=== Text ===
The NVIDIA RAPIDS Shuffle Manager is a custom ShuffleManager for
Apache Spark that allows fast shuffle block transfers between GPUs in the
same host (over PCIe or NVLink) and over the network to remote hosts (over
RoCE or Infiniband). The RAPIDS Shuffle Manager is based on Unified
Communication X (UCX).
NVIDIA RAPIDS Shuffle Manager has been shown to accelerate
workloads where shuffle is the bottleneck when using the RAPIDS
accelerator for Apache Spark. It accomplishes this by using a GPU
shuffle cache for fast shuffle writes when shuffle blocks fit in GPU
memory, avoiding the cost of writes to host using the built-in Spark
Shuffle, a spill framework that will spill to host memory and disk on
demand, and UCX as its transport for fast network and peer-to-peer
(GPU-to-GPU) transfers.
Cloudera and NVIDIA recommend using the RAPIDS shuffle manager for
clusters with Infiniband or RoCE networking.
-
Download UCX v1.10.1 for your operating
system.
- Install the downloaded packages using your operating system
package manager.
For CentOS, if you do not have Infiniband
or RoCE networking, you only need to install the following
packages:
ucx-1.10.1-1.el7.x86_64.rpm
ucx-cuda-1.10.1-1.el7.x86_64.rpm
If
you have Infiniband or RoCE networking, install the following
packages:
ucx-1.10.1-1.el7.x86_64.rpm
ucx-cuda-1.10.1-1.el7.x86_64.rpm
ucx-rdmacm-1.10.1-1.el7.x86_64.rpm
ucx-ib-1.10.1-1.el7.x86_64.rpm
-
Configure Mellanox Infiniband or RoCE networking. For more information, see
spark-rapids documentation and
Mellanox documentation.

=== Input data ===
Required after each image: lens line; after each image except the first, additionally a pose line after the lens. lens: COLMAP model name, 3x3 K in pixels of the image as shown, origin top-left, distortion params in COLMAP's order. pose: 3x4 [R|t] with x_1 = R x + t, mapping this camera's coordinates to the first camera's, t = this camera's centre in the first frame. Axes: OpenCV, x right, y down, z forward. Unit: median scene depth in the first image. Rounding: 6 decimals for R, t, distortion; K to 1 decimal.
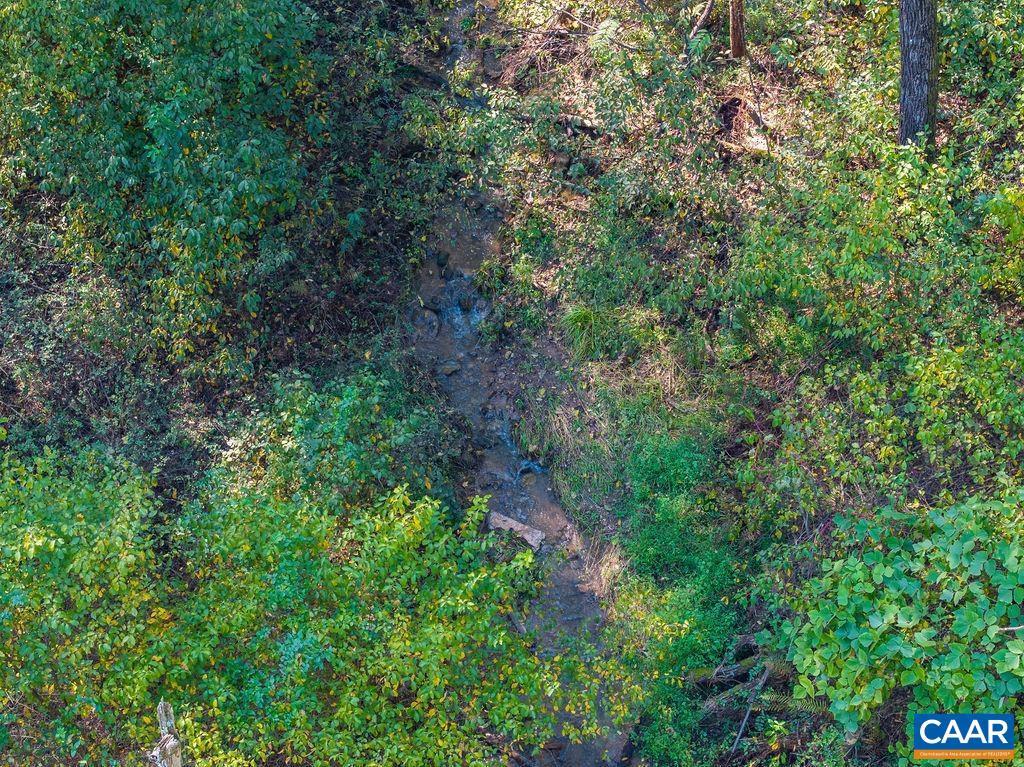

---

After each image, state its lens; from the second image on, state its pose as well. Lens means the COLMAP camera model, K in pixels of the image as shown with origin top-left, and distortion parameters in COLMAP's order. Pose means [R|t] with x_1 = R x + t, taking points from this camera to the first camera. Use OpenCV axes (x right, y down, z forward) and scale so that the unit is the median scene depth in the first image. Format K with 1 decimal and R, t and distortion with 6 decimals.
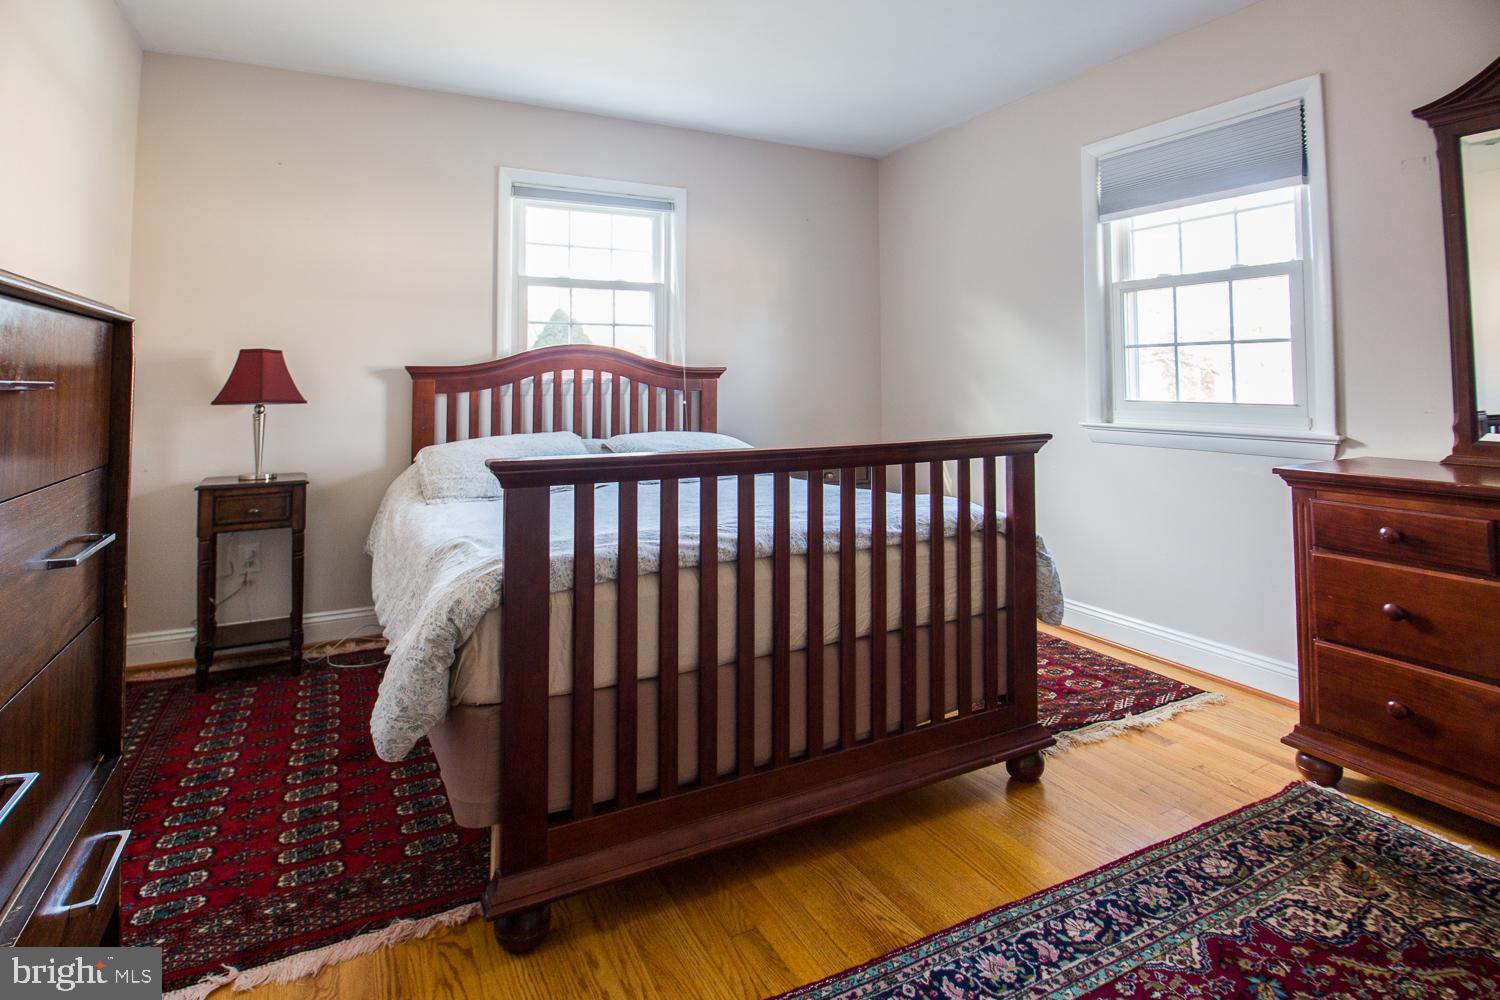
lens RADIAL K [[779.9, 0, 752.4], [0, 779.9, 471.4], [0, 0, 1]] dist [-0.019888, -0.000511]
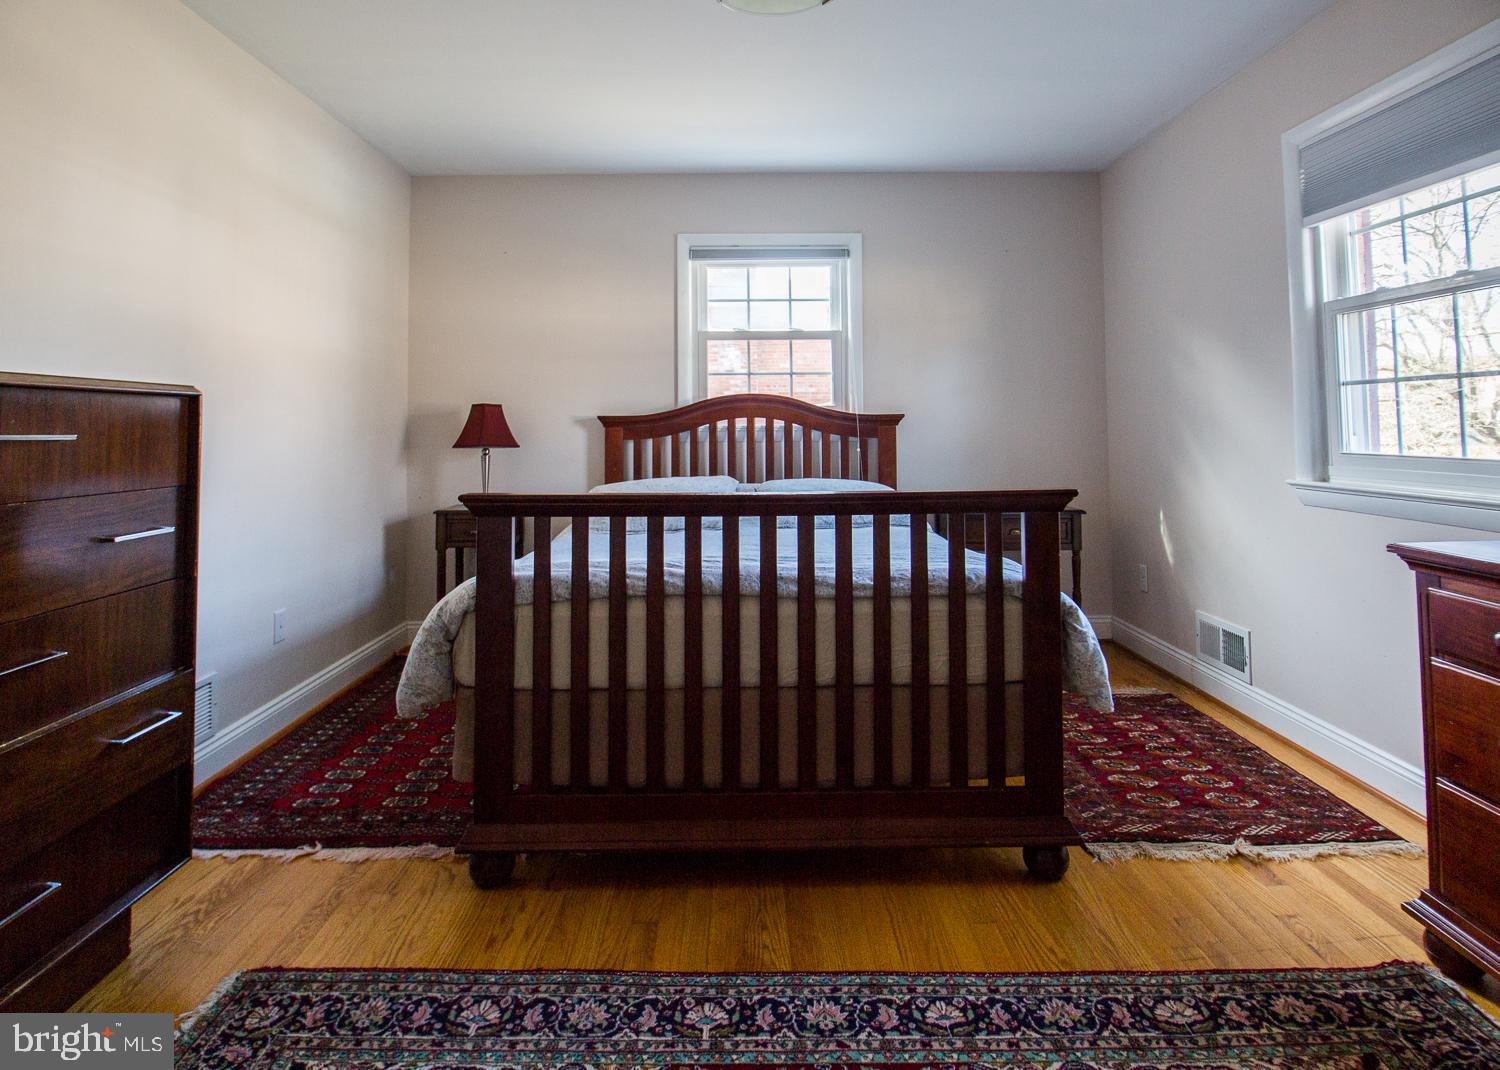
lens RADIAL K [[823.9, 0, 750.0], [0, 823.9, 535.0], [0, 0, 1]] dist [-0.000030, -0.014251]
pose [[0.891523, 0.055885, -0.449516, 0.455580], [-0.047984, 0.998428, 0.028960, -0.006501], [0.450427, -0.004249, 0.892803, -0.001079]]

...

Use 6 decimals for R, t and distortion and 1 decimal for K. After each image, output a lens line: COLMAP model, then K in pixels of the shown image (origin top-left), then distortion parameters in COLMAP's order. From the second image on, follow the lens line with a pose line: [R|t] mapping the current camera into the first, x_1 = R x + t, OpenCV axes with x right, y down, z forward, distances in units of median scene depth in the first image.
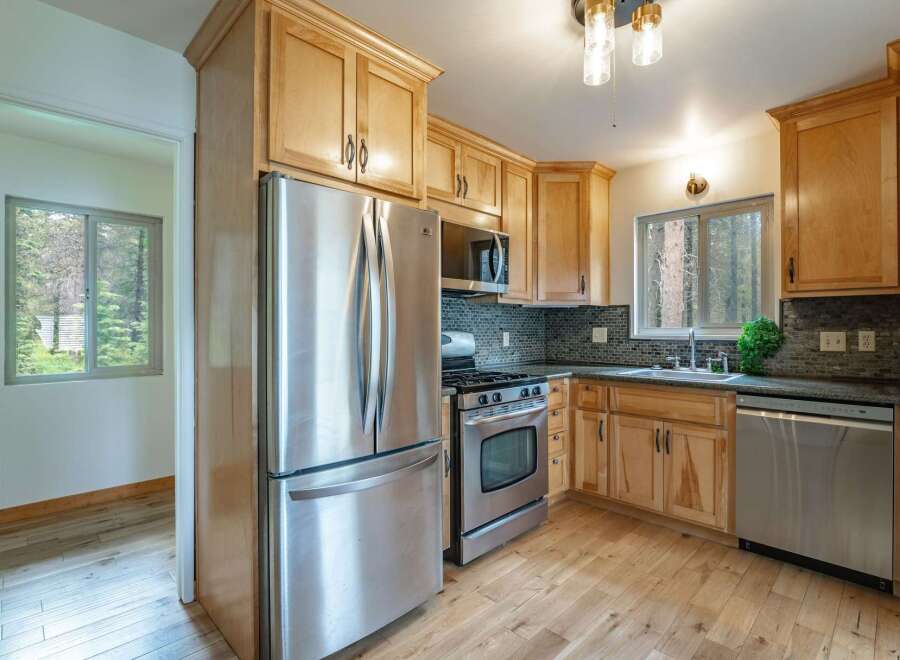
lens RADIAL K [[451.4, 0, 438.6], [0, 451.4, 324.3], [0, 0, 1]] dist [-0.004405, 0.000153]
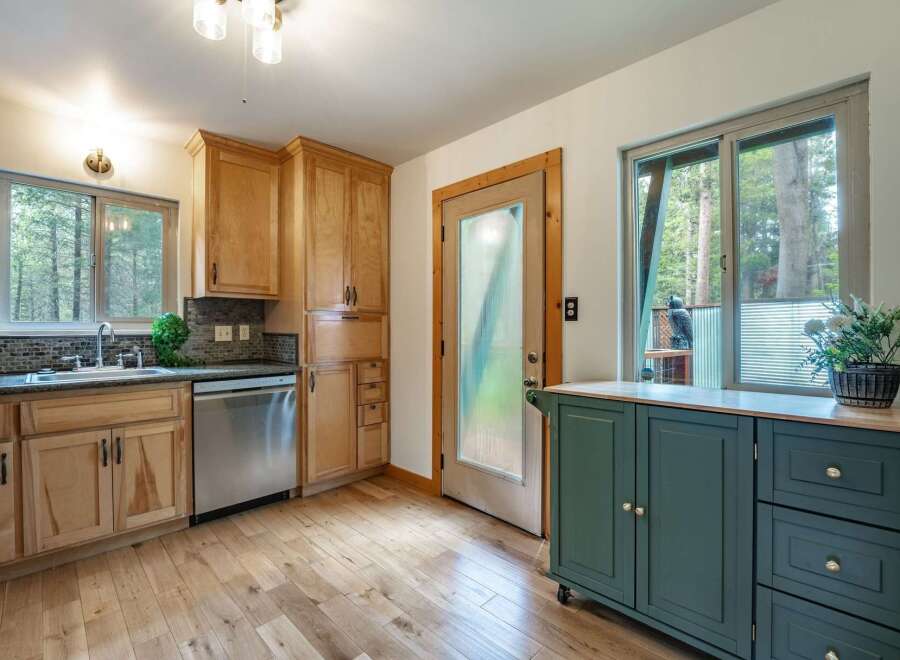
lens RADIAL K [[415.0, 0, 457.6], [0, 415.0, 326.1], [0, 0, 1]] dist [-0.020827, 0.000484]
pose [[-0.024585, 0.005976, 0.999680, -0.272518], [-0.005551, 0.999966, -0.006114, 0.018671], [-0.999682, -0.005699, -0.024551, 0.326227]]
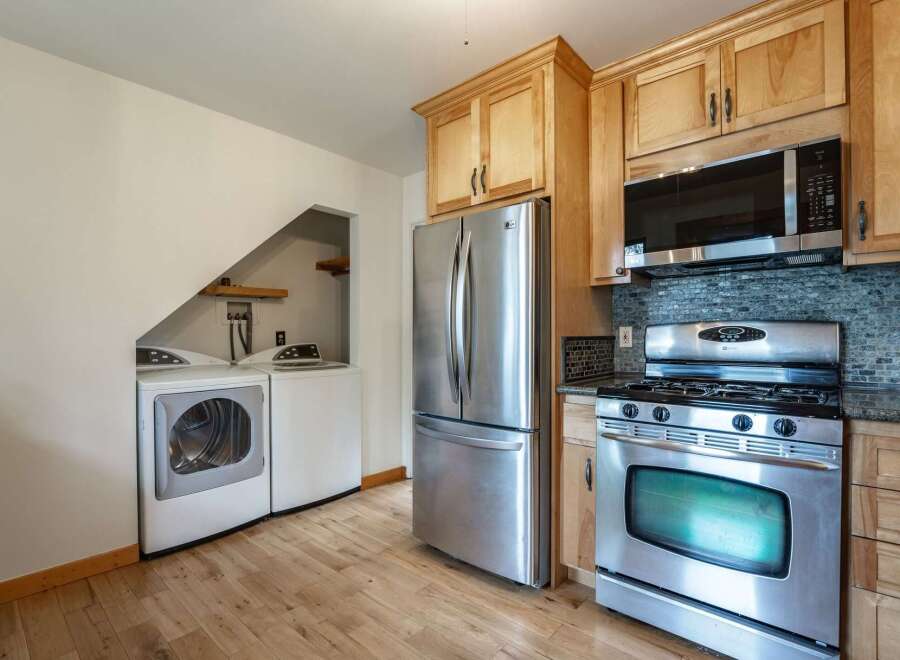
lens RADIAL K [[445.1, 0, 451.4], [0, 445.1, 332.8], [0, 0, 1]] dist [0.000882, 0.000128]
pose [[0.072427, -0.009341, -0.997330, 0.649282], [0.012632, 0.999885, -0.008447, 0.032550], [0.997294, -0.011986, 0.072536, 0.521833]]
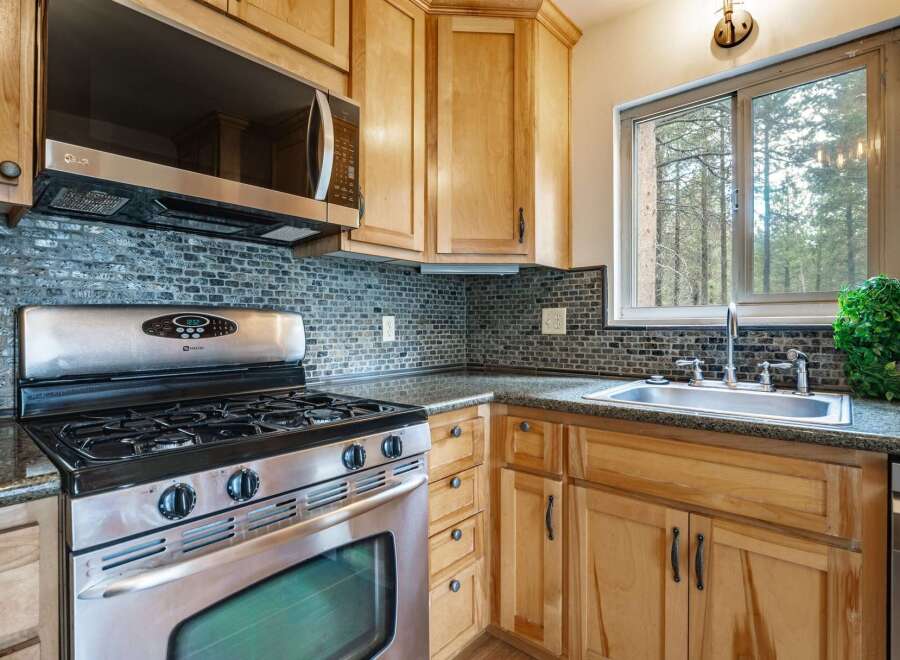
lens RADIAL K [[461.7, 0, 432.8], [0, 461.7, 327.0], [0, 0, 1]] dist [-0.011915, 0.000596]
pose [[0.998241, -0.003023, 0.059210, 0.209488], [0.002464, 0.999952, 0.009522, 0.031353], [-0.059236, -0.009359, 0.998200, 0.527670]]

=== Action item ===
Please list every package that the text on the RAPIDS Shuffle Manager says to install on CentOS when Infiniband or RoCE networking is present. The records aren't needed for this work.

=== Result below ===
ucx-1.10.1-1.el7.x86_64.rpm
ucx-cuda-1.10.1-1.el7.x86_64.rpm
ucx-rdmacm-1.10.1-1.el7.x86_64.rpm
ucx-ib-1.10.1-1.el7.x86_64.rpm